Mrs Pixie I could be here all day.
When I went to Uni, I wanted a couple of plates/bowls/mugs/pint glasses. She bought me a dinner service and set of 6 fancy wine glasses, as she knew best and then tried to make me be grateful, to which I said she wasn't listening to me again.
She told me not to be silly. I heard that a lot. Bullied at school, I was being silly, was upset about anything, being silly, any time (most really) she didn't want to listen, yep silly.
The time she told her friend I was having bad IBS episodes, and then denied it and said I must have told her.
Yes, because I often discussed my diarrhoea with my mother's friends.
When she told me I'd filled in a job application all wrong, and she should have done it for me.
When I was pg with DD and worried about the hospital, she knew best what it was like, never having given birth there herself, just knowing because she was the adult and her friend at work (also an adult, at two years older than I was) told her.
It makes me sad as she died when I was 8 months pregnant, and though I hate to say it, I sometimes wonder if I'm a better mother because of that. I don't know that she would have let me be a mother, without taking over, undermining me and having to know best, as I was a child, and no doubt being silly.

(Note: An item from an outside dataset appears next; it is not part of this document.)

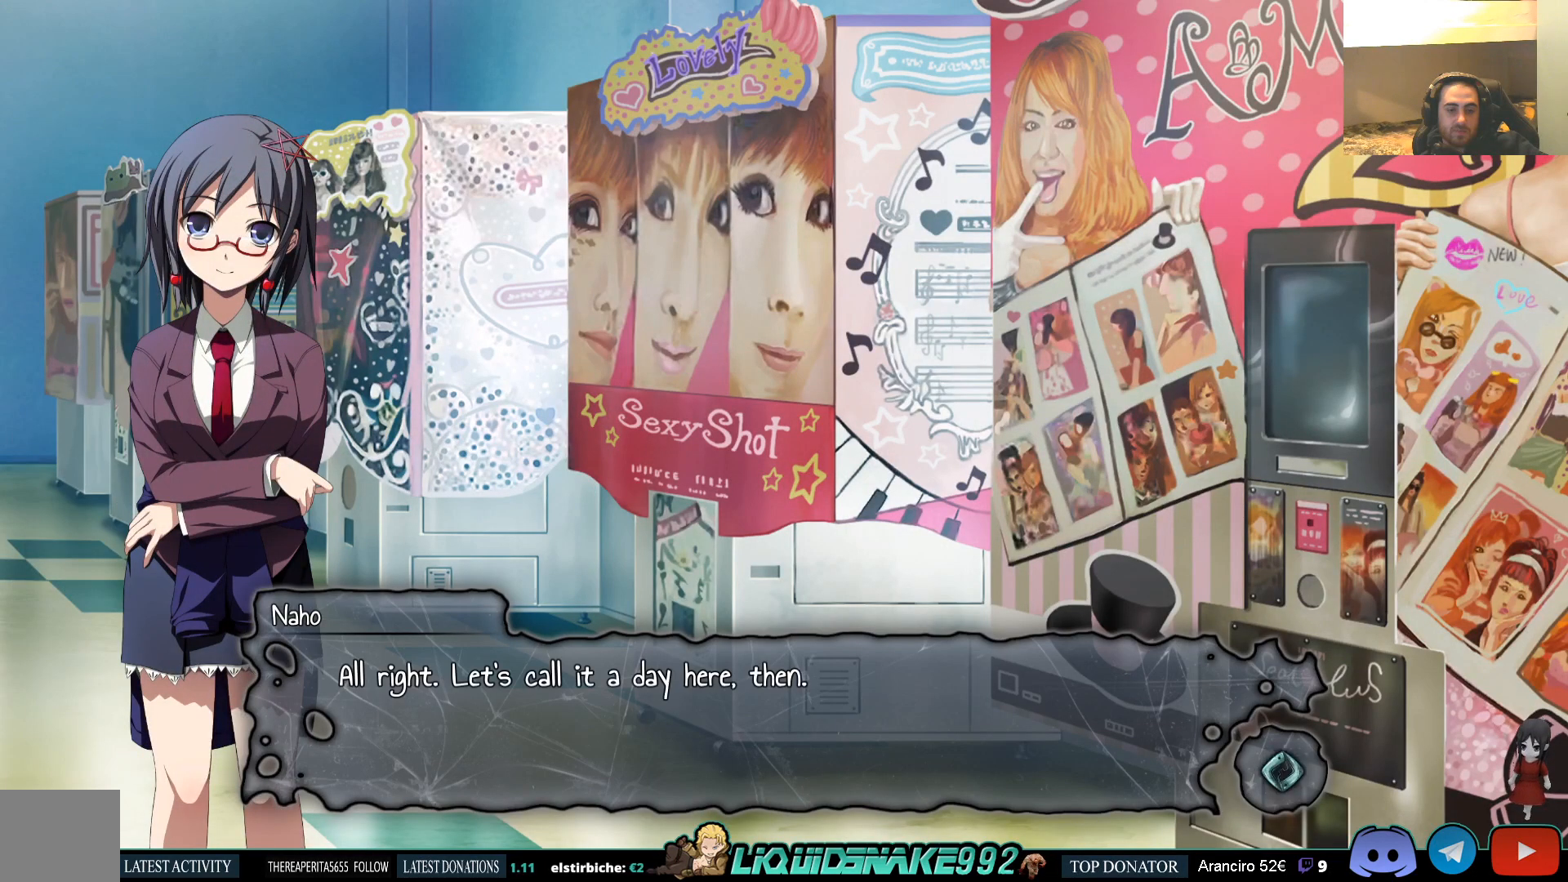
{"buttons": [], "left_stick": "center", "right_stick": "center", "events": []}
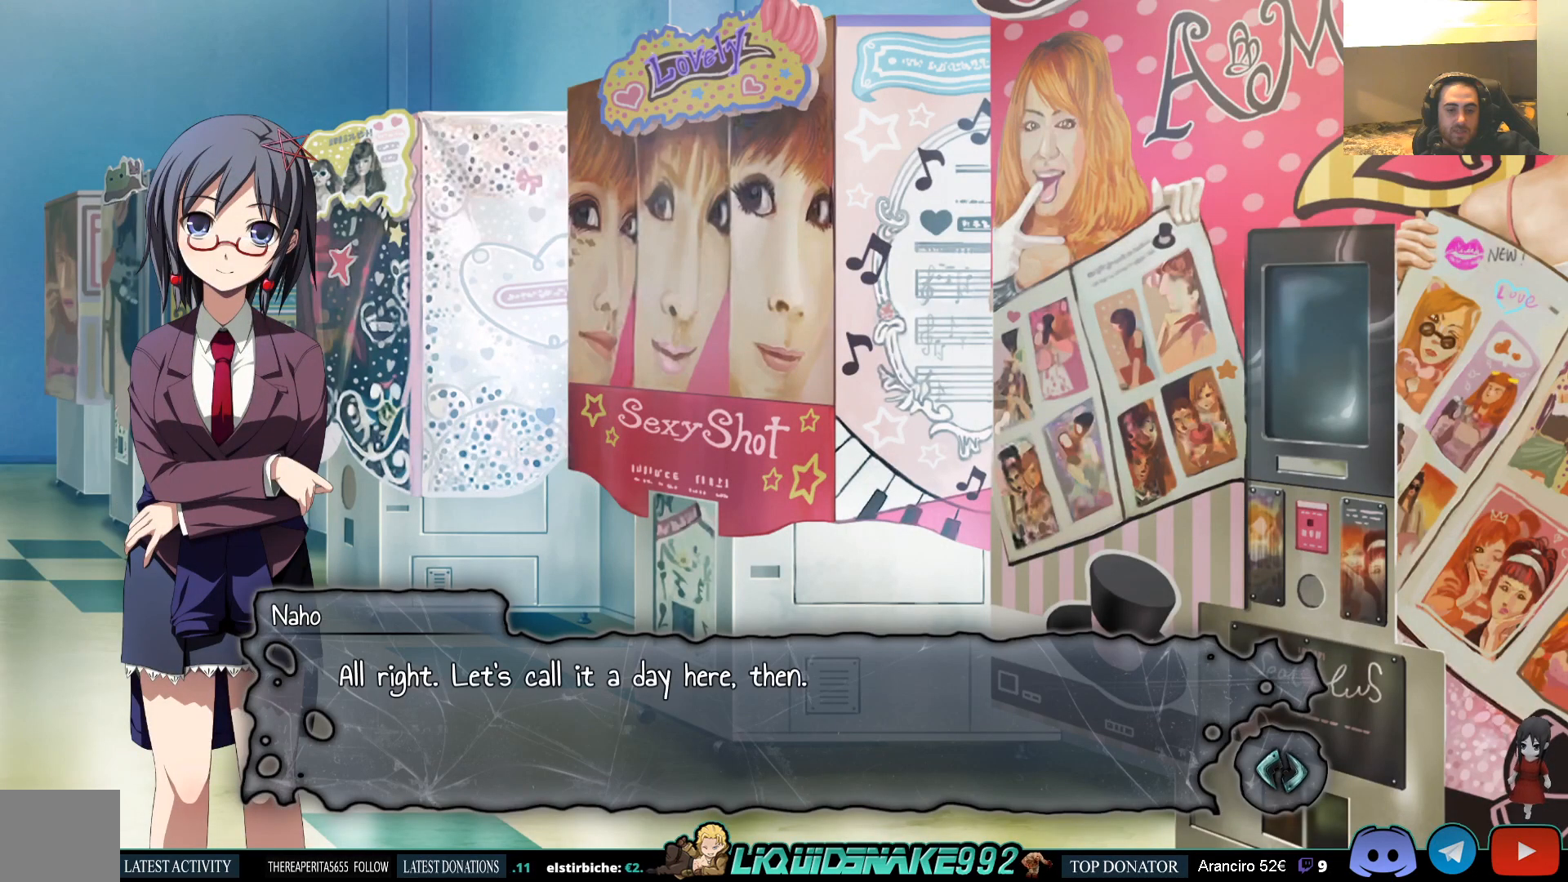
{"buttons": [], "left_stick": "center", "right_stick": "center", "events": []}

I really try hard to share things with DD, music, TV, bike rides, even choosing food or a new brand of shampoo!, and to foster shared interests, even though she's only 8, because I don't want to find myself so removed from her and not knowing when to treat her as the teen/adult she will become.
I am the parent, but DD is as much part of the home as I am, and deserves a voice and to be listened to and taken seriously, which I never was, being the eternal (silly) child.